AS SOMEONE who has watched numerous lawyer shows over the years, I reckon it's a miscarriage of justice that I've only ever been asked once to appear for jury duty.

On the appointed day I watched a couple of episodes of Carson's Law, raked my hair into place and headed into town to dispense some justice.

In the courtroom, the clerk eventually called my name, and I hadn't even fully stood up before the defence lawyer yelled (that's right, yelled), "Challenge". Mind you, he was a dodgy looking character.

So it was back to work for me where I spent the rest of the week waiting for the clerk to call. When he did, it was only to inform me my attendance was no longer required and thanked me for my time; all two seconds of it.

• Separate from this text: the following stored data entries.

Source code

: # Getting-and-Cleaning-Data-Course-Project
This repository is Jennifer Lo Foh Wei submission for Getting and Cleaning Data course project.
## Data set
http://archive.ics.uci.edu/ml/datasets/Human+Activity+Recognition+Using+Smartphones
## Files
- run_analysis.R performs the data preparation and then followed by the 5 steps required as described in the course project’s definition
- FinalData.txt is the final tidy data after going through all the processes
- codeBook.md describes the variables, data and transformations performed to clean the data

Now, while I don't have a clue how to get on a jury, I did learn how not to get selected. So for all you shirkers out there wanting to dodge your community duty here are a couple of tips:

Upon arrival, loudly announce that you want to give the accused a fair trial, followed by a first-class hanging.

Or, approach the judge and confidently inform him that, after years of reading Phantom comics, you know exactly what a criminal looks like, then point at the nearest lawyer. That should get you tossed out of the courtroom at the speed of a pygmy's blow dart.

If any of the above should fail, then simply start removing your clothes. You definitely won't get picked then, and depending how far you go, you might even be given the chance to select your own jury in the very near future.

And should you see my hopeful face in the crowd of wannabe jurors, at least give me a fair trial.